BEGIN Data for review
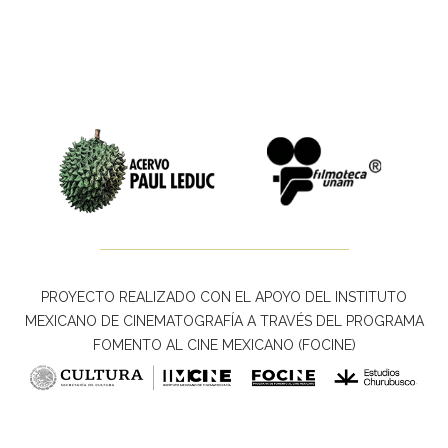
PROYECTO REALIZADO CON EL APOYO DEL INSTITUTO
MEXICANO DE CINEMATOGRAFÍA A TRAVÉS DEL PROGRAMA
FOMENTO AL CINE MEXICANO (FOCINE)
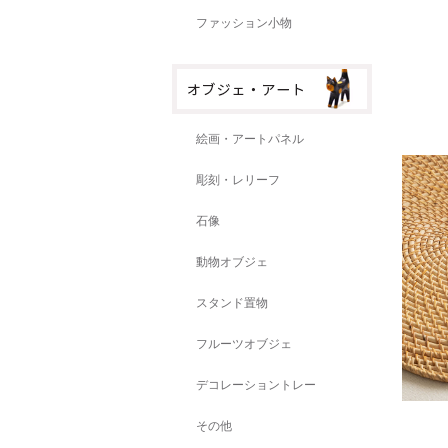
ファッション小物
絵画・アートパネル
彫刻・レリーフ
石像
動物オブジェ
スタンド置物
フルーツオブジェ
デコレーショントレー
その他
END Data for review
> [Problem description]
Reproduce every line of text from all the items above, character for character, and leave the pictures out of your answer.

> [Answer section]
PROYECTO REALIZADO CON EL APOYO DEL INSTITUTO
MEXICANO DE CINEMATOGRAFÍA A TRAVÉS DEL PROGRAMA
FOMENTO AL CINE MEXICANO (FOCINE)
ファッション小物
絵画・アートパネル
彫刻・レリーフ
石像
動物オブジェ
スタンド置物
フルーツオブジェ
デコレーショントレー
その他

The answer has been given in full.